CHINA’S trade was much weaker than expected in September mainly due to a sudden turnaround in exports, dampening hopes of further economic stabilization in the world’s second-largest economy.

Exports lost 5.6 percent from a year earlier to 1.22 trillion yuan (US$182.9 billion) last month, reversing August’s 5.9 percent increase. Imports rose 2.2 percent to 945 billion yuan, compared to the jump of 10.8 percent a month earlier, said the General Administration of Customs.

The nation’s trade surplus was 278 billion yuan in September, narrowing from 346 billion yuan in August and down 25 percent from the same period of last year.

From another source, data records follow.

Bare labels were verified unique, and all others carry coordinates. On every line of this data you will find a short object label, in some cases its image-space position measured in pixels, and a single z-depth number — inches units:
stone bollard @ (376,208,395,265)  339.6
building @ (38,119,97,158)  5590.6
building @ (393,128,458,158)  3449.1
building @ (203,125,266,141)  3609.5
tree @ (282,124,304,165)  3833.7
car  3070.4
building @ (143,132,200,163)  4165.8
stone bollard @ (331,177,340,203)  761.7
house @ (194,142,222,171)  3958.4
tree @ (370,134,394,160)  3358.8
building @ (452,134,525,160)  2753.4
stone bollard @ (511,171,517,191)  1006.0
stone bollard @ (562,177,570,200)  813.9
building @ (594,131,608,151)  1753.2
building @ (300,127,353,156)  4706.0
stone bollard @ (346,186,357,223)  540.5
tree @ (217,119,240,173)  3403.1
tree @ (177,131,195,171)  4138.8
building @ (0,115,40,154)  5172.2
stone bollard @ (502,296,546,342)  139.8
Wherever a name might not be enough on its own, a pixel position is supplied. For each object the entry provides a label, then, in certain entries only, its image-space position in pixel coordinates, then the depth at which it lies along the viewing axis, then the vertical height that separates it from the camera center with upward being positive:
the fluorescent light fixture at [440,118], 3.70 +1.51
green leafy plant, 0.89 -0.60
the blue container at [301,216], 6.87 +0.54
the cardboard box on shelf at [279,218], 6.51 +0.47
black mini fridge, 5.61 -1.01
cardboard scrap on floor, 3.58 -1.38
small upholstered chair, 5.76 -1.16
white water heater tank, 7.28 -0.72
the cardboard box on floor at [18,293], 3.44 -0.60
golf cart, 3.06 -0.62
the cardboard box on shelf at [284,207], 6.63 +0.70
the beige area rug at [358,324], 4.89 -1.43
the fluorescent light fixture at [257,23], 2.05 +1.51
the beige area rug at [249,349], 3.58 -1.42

“The sharp downturn of exports was broad-based,” said David Qu, an economist at Australia & New Zealand Banking Group Ltd. “Sluggish external demand will continue to weigh on the trade outlook.”

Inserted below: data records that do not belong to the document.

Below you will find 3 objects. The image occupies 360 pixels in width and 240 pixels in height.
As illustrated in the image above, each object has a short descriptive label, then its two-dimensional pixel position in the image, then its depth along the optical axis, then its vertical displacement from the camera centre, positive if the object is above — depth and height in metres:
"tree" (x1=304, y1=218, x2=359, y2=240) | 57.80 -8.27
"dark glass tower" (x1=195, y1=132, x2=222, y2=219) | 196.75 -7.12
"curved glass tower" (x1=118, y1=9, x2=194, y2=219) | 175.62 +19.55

The worsening situation was compounded by the yuan’s deprecation by 4.7 percent to 6.67 against the US dollar in the past 12 months. In US dollar terms, exports dropped 10 percent in September.

“Against the backdrop of an ongoing capital account deficit, the trade surplus has been an important factor in offsetting capital outflows,” Qu said. “But the contraction in exports may continue to see the trade surplus narrow.”

Li Wei, an economist with Commonwealth Bank of Australia, was more optimistic. “Trade surplus has peaked as a share of GDP,” Li said, noting that China’s annual goods trade surplus to GDP ratio had fallen from 5.7 percent at the end of the second quarter to 5.4 percent at the end of the third quarter.

In the first three quarters, China’s trade lost 1.9 percent to settle at 17.5 trillion yuan, with exports contracting 1.6 percent and imports down 2.3 percent.

China’s gross domestic product expanded 6.7 percent in the first half, largely in line with the government’s target of 6.5-7 percent growth.

Earlier this week, Premier Li Keqiang said the economy had performed better than expected in the third quarter and showed many positive changes, especially in areas such as supporting innovation-led growth and dealing with overcapacity.

The China Wealth Index, compiled every two months by Bank of Communications and Nielsen to gauge sentiment among Chinese households, stood at 135 in September, the first retreat so far this year. It was 137 in July.

The component index measuring people’s confidence in the broad economy lost 1 point to 128, or the first retreat in a year.3

Readings above 100 reflect optimism.

“Poor performance in the stock market and the crazy rise of housing prices were blamed for the loss in optimism,” said Lian Ping, chief economist at Bank of Communications.

But Lian said with the recent policies curbing speculation in the property market and others to support the economy, households may regain confidence.